The Enterprise Brain is powered by our proprietary vector similarity engine called TopicBrain.

  • Topic encodes data as high-dimensional vectors that can be joined together, indexed, searched, and compared using the top-performing nearest neighbors algorithm.

  • It finds clusters within large datasets and extracts human-readable topics from text, enabling previously impossible workflows for information discovery.

  • The API offers a wide range of functionality for data scientists who want to integrate their own tools.

In machine learning, there is “No Free Lunch” when it comes to models, no one-size-fits-all solution to all problems. For a given piece of text, there is no singular “meaning” that can be represented as a vector. So we designed TopicBrain to be flexible. General-purpose and subject expert BERT models are provided out-of-the-box, and any model with a transform() method can be integrated and used to create vectors. Additionally, TopicBrain supports weighted vector concatenation, meaning that multiple models (and multiple modalities) can be used simultaneously on the same data.

Vectors of all kinds are made searchable by building Approximate Nearest Neighbors indexes. TopicBrain uses ScANN, which boasts the highest Recall/Speed tradeoff among ANN algorithms, to provide lightning-fast results searching over billions of documents. To build indexes in a fast and highly available way, TopicBrain leverages auto-scaling and shards its indexes across multiple nodes. This combination of speed and accuracy means that users can get results faster and enable new workflows more easily.

Organizations need their data to be discoverable the day that it enters the system, and their resources need to scale with the amount of data streaming in. TopicBrain stores content and vectors in a multi-tenant SQL database with a custom graph schema. Boards created through the user interface are linked, through this graph, to the pieces of content that define them. New content added to the database is automatically vectorized and integrated into existing indexes.
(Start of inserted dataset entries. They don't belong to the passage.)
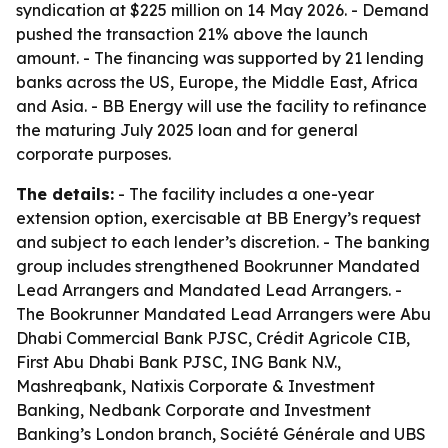
syndication at $225 million on 14 May 2026. - Demand
pushed the transaction 21% above the launch
amount. - The financing was supported by 21 lending
banks across the US, Europe, the Middle East, Africa
and Asia. - BB Energy will use the facility to refinance
the maturing July 2025 loan and for general
corporate purposes.
The details:
- The facility includes a one-year
extension option, exercisable at BB Energy’s request
and subject to each lender’s discretion. - The banking
group includes strengthened Bookrunner Mandated
Lead Arrangers and Mandated Lead Arrangers. -
The Bookrunner Mandated Lead Arrangers were Abu
Dhabi Commercial Bank PJSC, Crédit Agricole CIB,
First Abu Dhabi Bank PJSC, ING Bank N.V.,
Mashreqbank, Natixis Corporate & Investment
Banking, Nedbank Corporate and Investment
Banking’s London branch, Société Générale and UBS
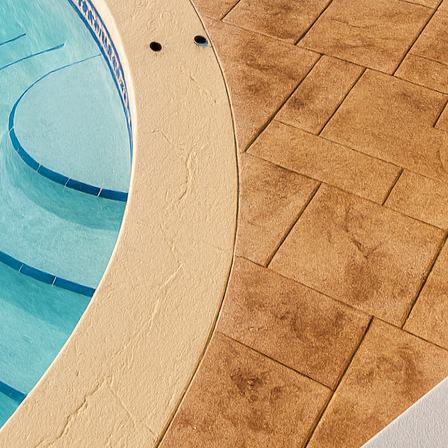
ressing, sustainable options are gaining momentum
ctured with recycled materials, reducing waste and
Moreover, innovative concrete formulations are now 
oosting thermal insulation properties. Such advancem
 planet but also offer cost savings over time.
eason why concrete remains a top choice for exterior 
ength and longevity, capable of withstanding harsh 
h minimal maintenance requirements, concrete provid
ic appeal for years. This makes it an ideal material fo
onality meets style without compromise.
nology is constantly evolving, with innovations in 3
sign flexibility. This futuristic approach allows for 
nce considered impossible. The capability to print c
ms of creativity, turning visionary concepts into tang
e Concrete, we believe that concrete is not just a m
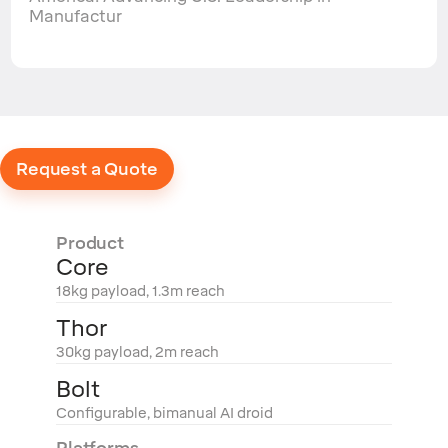
Manufactur
Request a Quote
Product
Core
18kg payload, 1.3m reach
Thor
30kg payload, 2m reach
Bolt
Configurable, bimanual AI droid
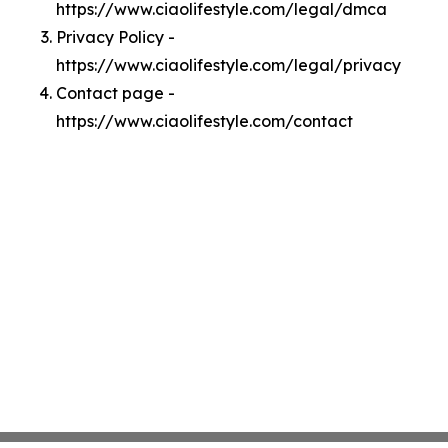
https://www.ciaolifestyle.com/legal/dmca
Privacy Policy -
https://www.ciaolifestyle.com/legal/privacy
Contact page -
https://www.ciaolifestyle.com/contact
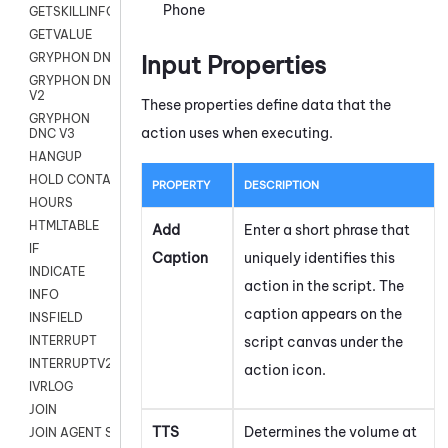
Phone
GETSKILLINFO
GETVALUE
Input Properties
GRYPHON DNC
GRYPHON DNC
V2
These properties define data that the
GRYPHON
action uses when executing.
DNC V3
HANGUP
HOLD CONTACT
PROPERTY
DESCRIPTION
HOURS
HTMLTABLE
Add
Enter a short phrase that
IF
Caption
uniquely identifies this
INDICATE
action in the script. The
INFO
caption appears on the
INSFIELD
script canvas under the
INTERRUPT
INTERRUPTV2
action icon.
IVRLOG
JOIN
TTS
Determines the volume at
JOIN AGENT SESSION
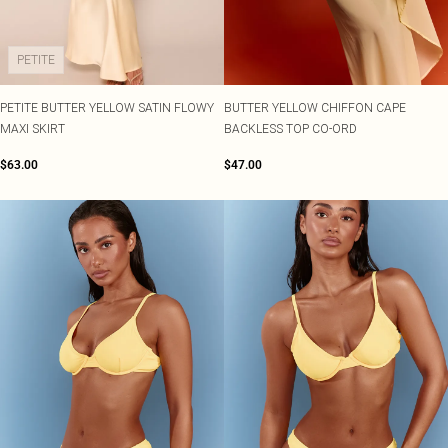
PETITE
PETITE BUTTER YELLOW SATIN FLOWY
BUTTER YELLOW CHIFFON CAPE
MAXI SKIRT
BACKLESS TOP CO-ORD
$63.00
$47.00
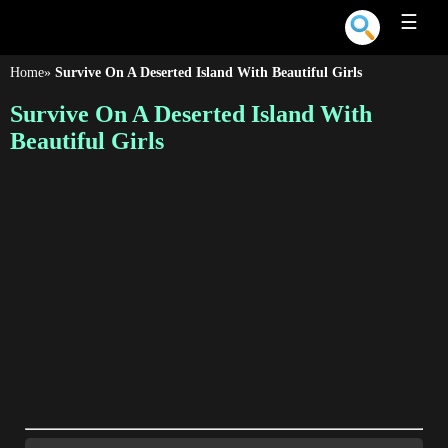
☰
Home
»
Survive On A Deserted Island With Beautiful Girls
Survive On A Deserted Island With
Beautiful Girls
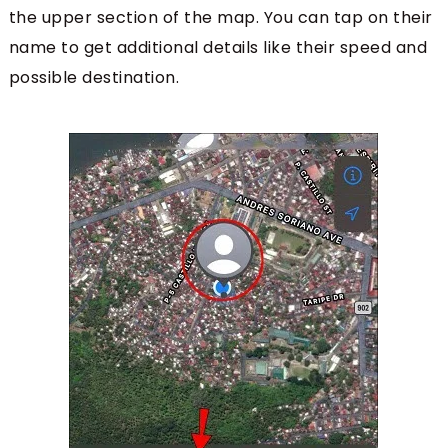
the upper section of the map. You can tap on their
name to get additional details like their speed and
possible destination.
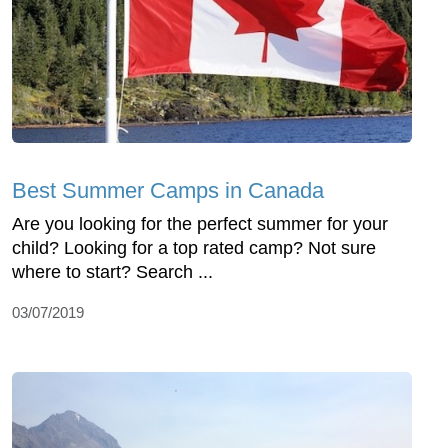
Best Summer Camps in Canada
Are you looking for the perfect summer for your
child? Looking for a top rated camp? Not sure
where to start? Search ...
03/07/2019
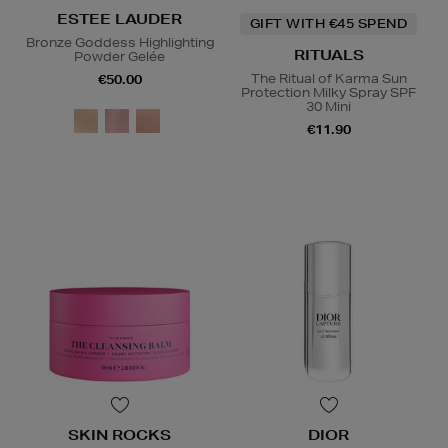
ESTEE LAUDER
GIFT WITH €45 SPEND
Bronze Goddess Highlighting
RITUALS
Powder Gelée
The Ritual of Karma Sun
€50.00
Protection Milky Spray SPF
30 Mini
€11.90
SKIN ROCKS
DIOR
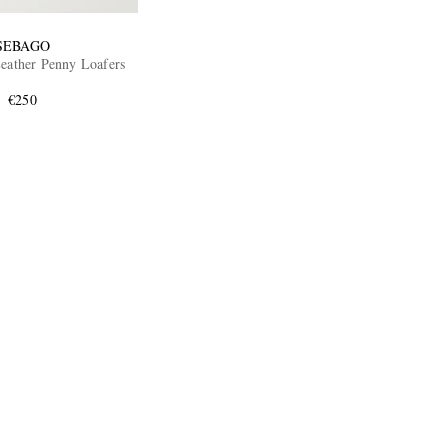
SEBAGO
Leather Penny Loafers
€250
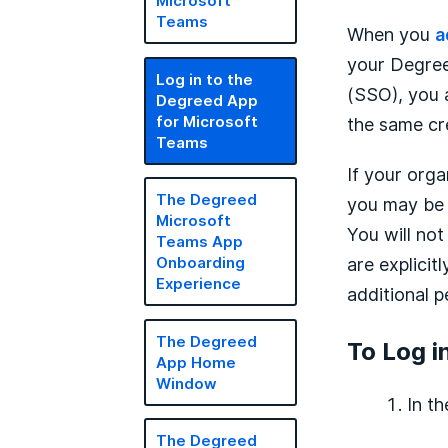
Microsoft
Teams
When you
a
your Degree
Log in to the
(SSO), you 
Degreed App
for Microsoft
the same cr
Teams
If your orga
The Degreed
you may be p
Microsoft
You will no
Teams App
are explicit
Onboarding
Experience
additional p
The Degreed
To Log i
App Home
Window
In t
The Degreed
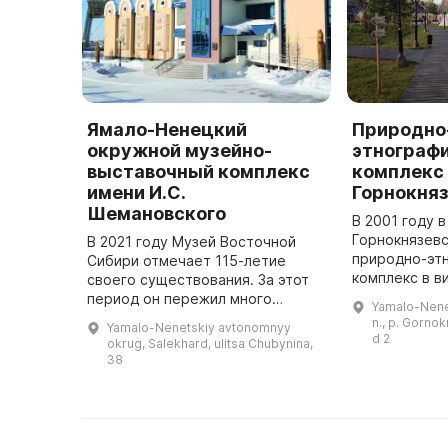
Ямало-Ненецкий
Природно
окружной музейно-
этнограф
выставочный комплекс
комплекс 
имени И.С.
Горнокня
Шемановского
В 2001 году 
Горнокнязевс
В 2021 году Музей Восточной
природно-эт
Сибири отмечает 115-летие
комплекс в в
своего существования. За этот
открытым не
период он пережил много
Yamalo-Nenet
представля
преодолений: горел, приходил в
n., p. Gorno
Yamalo-Nenetskiy avtonomnyy
коллекцию э
запустение, переезжал в другие
d 2
okrug, Salekhard, ulitsa Chubynina,
материалов. 
здания. Но сохранил главное - ...
38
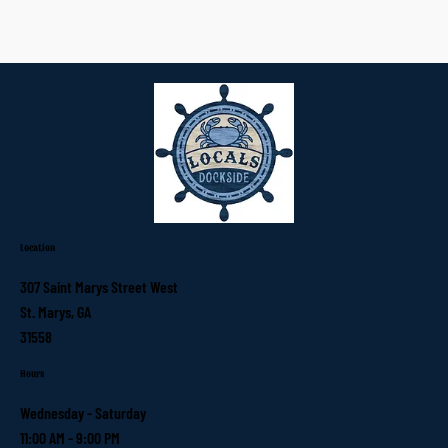
Location
307 Saint Marys Street West
St. Marys, GA
31558
Hours
Wednesday - Saturday
11:00 AM - 9:00 PM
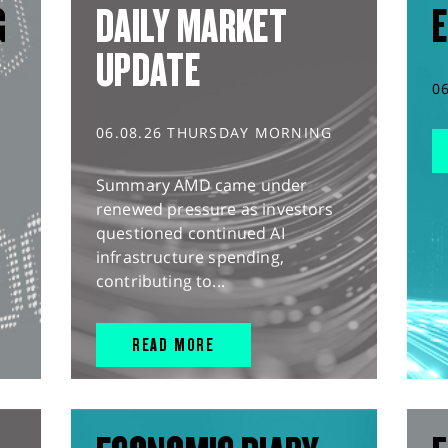
G
DAILY MARKET
E
UPDATE
0
06.08.26 THURSDAY MORNING
Summary AMD came under
renewed pressure as investors
questioned continued AI
infrastructure spending,
contributing to...
READ MORE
The TopicBrain API is available to application developers with access to the cluster endpoints. This API can infer vectors and topics for new text, list available indexes, build new distributed indexes, and find Nearest Neighbors for primary keys in the database. Because the API exposes only vectors and primary keys for content, and not the content itself, developers can build on it with whatever limited database permissions they have.